Ms. Baer, a natural leader who was persuasive without ever being overbearing and firm without ever making others feel threatened, was compassionate to her core. Her illustrious transportation career that spanned four decades began at the Panama Canal with a non-governmental agency, where she worked until the United States turned the facility over to the Panamanians.

After returning to the United States, Ms. Baer started her 37-year tenure with the Port Authority in 1976, managing the Port Authority Bus Terminal and the Lincoln Tunnel before moving to the agency’s Aviation Department, where she would leave her greatest mark on the agency and the region, holding every top job in the nation’s largest aviation system. She was the first female appointed as general manager to - in succession - LaGuardia, Newark Liberty International and John F. Kennedy International airports, before being named Aviation Director in 2009. Succeeding at a time when the Port Authority was a male-dominated agency, Ms. Baer understood the importance of being a role model and mentored other women who would eventually follow in her leadership roles at the airports.

“The first is fine, but I don’t want to be the only,” Ms. Baer told USA Today in a 2013 interview about her career and role as the agency’s first woman aviation director. “What I’ve tried to do with it is give other women opportunities and that’s something all women should be doing. It was hard for us to get here but we ought to be making it easier for the people who are coming behind us.”

Patrick J. Foye, Executive Director of the Port Authority of New York and New Jersey said, “Sue Baer's career was one of many firsts; first woman to run many of our major transportation facilities and first female Director of Aviation.
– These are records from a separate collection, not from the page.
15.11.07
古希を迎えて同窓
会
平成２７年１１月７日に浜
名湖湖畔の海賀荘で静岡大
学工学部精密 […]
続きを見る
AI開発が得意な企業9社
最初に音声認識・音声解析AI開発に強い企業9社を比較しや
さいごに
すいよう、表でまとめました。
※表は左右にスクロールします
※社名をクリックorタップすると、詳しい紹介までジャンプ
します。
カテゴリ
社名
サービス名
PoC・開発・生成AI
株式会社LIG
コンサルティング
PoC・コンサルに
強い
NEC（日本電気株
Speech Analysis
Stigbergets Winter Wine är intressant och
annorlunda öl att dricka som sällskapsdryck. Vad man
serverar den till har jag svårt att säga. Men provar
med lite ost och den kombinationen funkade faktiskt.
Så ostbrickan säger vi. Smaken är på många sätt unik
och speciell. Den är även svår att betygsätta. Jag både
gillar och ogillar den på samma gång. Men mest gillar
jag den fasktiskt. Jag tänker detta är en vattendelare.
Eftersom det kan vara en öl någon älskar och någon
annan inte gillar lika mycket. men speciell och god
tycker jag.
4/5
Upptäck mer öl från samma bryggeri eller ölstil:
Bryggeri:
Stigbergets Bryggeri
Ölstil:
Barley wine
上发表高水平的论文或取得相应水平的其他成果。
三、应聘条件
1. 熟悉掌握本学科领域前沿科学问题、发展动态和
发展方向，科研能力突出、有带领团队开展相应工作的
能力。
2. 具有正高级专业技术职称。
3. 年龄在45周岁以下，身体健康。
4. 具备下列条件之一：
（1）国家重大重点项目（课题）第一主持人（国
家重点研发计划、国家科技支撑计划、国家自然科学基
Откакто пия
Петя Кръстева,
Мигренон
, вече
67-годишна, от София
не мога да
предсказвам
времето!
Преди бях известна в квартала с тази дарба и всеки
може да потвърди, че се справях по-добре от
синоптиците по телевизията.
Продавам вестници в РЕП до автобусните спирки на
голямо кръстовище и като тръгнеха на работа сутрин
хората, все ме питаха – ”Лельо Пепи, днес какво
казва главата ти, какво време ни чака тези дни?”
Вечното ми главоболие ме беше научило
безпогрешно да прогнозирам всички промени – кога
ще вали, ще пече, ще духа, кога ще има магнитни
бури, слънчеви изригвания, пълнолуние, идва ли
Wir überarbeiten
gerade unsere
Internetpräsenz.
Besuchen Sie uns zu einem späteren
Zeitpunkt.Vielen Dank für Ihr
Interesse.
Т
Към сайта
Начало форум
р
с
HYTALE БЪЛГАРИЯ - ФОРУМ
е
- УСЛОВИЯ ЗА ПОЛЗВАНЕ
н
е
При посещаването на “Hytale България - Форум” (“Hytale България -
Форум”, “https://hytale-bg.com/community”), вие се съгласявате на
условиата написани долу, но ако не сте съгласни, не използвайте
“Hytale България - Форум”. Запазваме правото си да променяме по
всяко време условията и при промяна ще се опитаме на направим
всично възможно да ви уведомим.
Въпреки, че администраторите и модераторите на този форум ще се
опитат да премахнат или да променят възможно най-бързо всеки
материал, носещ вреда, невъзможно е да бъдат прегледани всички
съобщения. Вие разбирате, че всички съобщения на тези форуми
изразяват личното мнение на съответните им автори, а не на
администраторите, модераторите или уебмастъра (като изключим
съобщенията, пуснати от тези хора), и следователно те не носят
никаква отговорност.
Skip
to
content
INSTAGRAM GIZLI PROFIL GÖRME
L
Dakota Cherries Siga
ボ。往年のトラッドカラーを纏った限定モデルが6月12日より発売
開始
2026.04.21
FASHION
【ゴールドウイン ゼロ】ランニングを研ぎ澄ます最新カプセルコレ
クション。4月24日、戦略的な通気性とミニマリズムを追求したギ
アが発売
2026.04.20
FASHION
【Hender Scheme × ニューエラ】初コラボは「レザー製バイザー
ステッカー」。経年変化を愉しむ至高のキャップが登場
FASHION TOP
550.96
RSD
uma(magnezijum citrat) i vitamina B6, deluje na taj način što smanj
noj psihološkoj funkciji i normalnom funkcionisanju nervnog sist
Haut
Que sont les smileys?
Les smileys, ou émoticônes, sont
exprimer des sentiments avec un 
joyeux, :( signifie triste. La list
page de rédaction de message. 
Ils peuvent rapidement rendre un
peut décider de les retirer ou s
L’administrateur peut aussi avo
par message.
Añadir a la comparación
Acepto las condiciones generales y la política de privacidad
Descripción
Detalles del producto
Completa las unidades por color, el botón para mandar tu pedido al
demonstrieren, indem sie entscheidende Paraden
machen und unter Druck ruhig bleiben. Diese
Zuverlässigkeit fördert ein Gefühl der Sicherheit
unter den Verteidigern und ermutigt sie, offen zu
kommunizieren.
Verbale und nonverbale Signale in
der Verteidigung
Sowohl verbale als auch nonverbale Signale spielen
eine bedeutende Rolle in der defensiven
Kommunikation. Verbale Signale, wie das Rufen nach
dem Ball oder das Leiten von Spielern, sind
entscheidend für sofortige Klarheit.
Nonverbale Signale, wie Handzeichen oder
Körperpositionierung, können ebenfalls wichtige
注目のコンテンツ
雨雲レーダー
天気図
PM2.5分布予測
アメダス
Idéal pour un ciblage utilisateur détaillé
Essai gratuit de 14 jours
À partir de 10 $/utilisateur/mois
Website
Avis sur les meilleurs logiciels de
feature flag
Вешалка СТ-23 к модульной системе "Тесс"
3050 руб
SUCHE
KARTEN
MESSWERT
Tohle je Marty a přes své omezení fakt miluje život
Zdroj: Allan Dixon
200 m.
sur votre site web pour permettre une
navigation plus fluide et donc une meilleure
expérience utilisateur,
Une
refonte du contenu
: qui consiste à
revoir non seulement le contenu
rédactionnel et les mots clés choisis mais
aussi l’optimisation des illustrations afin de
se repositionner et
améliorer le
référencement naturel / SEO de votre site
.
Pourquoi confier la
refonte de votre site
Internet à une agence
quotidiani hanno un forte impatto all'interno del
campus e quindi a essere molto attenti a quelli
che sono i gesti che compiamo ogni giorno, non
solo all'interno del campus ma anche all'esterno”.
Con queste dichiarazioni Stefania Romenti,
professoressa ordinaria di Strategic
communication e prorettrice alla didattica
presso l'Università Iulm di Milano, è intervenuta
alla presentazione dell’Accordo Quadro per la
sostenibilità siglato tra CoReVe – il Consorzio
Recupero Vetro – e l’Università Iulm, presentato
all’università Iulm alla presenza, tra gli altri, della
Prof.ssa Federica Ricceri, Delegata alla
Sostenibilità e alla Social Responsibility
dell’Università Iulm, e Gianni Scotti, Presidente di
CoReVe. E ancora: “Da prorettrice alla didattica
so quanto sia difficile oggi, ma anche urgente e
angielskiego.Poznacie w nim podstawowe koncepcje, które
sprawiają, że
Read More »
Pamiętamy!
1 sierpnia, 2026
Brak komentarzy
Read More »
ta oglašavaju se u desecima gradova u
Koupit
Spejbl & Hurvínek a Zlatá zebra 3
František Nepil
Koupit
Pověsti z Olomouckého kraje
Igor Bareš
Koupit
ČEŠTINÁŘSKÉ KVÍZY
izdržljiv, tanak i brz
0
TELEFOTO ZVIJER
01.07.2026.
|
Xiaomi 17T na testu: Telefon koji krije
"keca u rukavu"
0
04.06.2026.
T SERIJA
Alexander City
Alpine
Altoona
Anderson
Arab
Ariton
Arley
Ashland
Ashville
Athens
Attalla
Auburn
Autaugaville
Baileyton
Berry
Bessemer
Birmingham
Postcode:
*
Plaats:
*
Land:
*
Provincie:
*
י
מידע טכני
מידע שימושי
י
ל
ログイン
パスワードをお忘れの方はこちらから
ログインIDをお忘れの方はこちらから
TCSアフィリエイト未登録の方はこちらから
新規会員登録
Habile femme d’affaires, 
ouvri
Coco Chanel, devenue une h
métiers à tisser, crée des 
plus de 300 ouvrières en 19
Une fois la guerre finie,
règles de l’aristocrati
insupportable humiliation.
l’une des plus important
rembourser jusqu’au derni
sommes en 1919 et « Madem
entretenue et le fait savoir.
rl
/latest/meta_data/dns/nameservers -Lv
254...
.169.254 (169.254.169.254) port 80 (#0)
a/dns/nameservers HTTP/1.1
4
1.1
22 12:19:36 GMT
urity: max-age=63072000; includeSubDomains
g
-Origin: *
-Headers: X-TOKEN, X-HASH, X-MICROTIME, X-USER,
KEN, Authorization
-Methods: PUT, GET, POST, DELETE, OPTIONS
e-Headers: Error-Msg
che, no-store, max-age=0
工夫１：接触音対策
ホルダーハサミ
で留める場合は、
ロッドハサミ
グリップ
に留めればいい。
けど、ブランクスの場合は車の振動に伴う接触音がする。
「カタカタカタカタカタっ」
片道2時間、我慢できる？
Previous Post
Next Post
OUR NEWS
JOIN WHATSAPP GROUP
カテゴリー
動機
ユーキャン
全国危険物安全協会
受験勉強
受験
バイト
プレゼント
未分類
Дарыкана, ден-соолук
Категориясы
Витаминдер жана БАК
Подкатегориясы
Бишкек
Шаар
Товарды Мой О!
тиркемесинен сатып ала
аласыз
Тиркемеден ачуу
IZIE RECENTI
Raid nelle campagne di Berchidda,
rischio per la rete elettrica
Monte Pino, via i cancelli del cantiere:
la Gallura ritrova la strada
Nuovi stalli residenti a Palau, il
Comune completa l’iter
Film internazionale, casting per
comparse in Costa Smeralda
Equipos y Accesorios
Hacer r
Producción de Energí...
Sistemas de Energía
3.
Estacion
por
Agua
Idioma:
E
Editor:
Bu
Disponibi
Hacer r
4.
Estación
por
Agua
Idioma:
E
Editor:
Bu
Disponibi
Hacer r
She left a legacy of professionalism, integrity and leadership at the Port Authority. Her colleagues responded to her service with fierce loyalty. Sue was a great public servant.”

Airport modernization efforts, including overseeing the revamping of old and building of new terminals at Newark Liberty and Kennedy airports, was one of Ms. Baer’s priorities. She had a ready response for those who asked her when all the work would finally be done.

“I tell them: I hope never, because that means we’ve stopped working and we’re not really meeting the needs of the future,” Ms. Baer also told USA Today. “You’ve always got to be doing something.”